Dr. Strangeplate, or How I Learned to Stop Worrying and Love Armor Class
For a really long time I hated AC. Why does wearing more armor make you harder to hit. Does a man dodge better clad in plate? It seemed ridiculous.
You think his nickname is twinkle-toes?
There wasn't a good alternative either. Say you have DR 2 armor. One ruling means people just take two less damage from everything; because armor becomes so important, it feels like everyone is fighting with nerf swords. If that armor blocks 2 or 1 HP blows but you still take all 4 damage from a 4 HP blow, everything becomes swingy and my players bitch. Armor as immunities to damage types never worked because history can't get it's act together. Could leather armor block arrows? Could mail? Every reenactor seemed to have a different answer. It just became a huge headache for me.
Have a surprisingly serene video of archers shooting boiled leather.
Back in college I used to play Belegarth. You run around and hit each other with nerf swords. You get whacked in the arm, you put it behind your back because it got cut off. You get hit again, you bleed out and die. Wearing armor gives you one free hit wherever you're wearing it. And I remembered that when I circled people, trying to find a way to hit them with my great honking two-hander, I would try to avoid hitting them in the armor. Time was short, death was quick, and I wanted my blows to count.
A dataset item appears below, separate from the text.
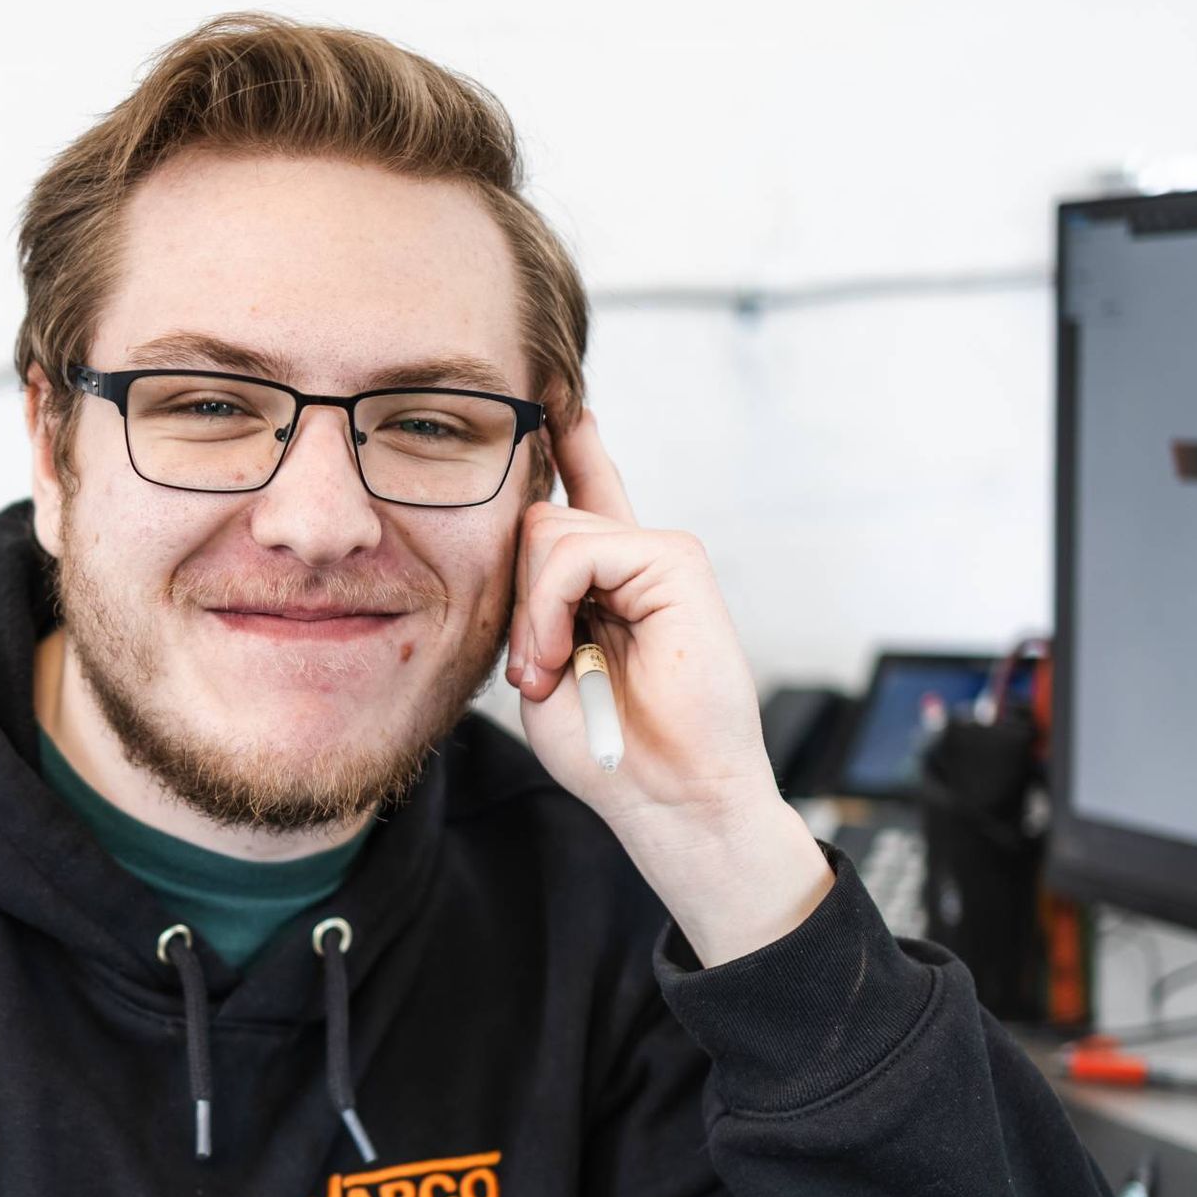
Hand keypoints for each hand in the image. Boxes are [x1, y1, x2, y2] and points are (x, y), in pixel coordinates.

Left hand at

Google's best guess for this image is plant.
So this is how AC works. The more armor you wear, the less places an attacker has to aim. The harder it becomes to decide how to strike. Just as much as armor protects you, in the skirmish environment that D&D usually defaults to, it also debilitates your opponent. There are more ways to miss, more ways to hit and accomplish nothing.
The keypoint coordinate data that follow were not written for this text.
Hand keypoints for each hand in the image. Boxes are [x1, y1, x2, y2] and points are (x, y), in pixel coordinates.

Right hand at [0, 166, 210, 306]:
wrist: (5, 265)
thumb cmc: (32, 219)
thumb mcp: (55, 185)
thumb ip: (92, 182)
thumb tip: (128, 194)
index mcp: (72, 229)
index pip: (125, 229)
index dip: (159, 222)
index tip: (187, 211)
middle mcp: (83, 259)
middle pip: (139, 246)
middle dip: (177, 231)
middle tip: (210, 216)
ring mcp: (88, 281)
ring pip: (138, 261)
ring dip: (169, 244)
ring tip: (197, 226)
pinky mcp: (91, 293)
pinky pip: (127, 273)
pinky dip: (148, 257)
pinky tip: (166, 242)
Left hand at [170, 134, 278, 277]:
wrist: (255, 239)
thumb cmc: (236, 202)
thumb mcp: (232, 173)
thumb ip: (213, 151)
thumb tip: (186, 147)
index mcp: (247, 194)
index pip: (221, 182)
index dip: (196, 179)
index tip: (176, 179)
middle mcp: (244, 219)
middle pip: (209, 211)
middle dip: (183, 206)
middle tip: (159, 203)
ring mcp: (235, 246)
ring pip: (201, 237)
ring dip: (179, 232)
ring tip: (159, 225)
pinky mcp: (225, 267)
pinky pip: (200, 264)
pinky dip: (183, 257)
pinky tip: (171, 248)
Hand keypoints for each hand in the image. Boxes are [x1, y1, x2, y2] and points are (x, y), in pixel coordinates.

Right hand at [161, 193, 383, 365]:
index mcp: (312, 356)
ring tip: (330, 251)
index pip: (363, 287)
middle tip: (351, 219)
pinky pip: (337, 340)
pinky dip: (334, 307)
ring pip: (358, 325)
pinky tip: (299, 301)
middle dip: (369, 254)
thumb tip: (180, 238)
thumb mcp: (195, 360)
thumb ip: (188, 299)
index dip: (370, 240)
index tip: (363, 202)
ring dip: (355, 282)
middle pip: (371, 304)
So now I'm okay with AC. I'm even okay with armor a-la-carte, where each piece gives you +1 AC, because really, each one is just another minor headache for your foes. Maybe four metal knicks-knacks ARE as effective as chain. Maybe.
None of this properly represents the importance of shields, but fuck it, that can wait for another day. Sometimes simplicity of rules trumps historical accuracy.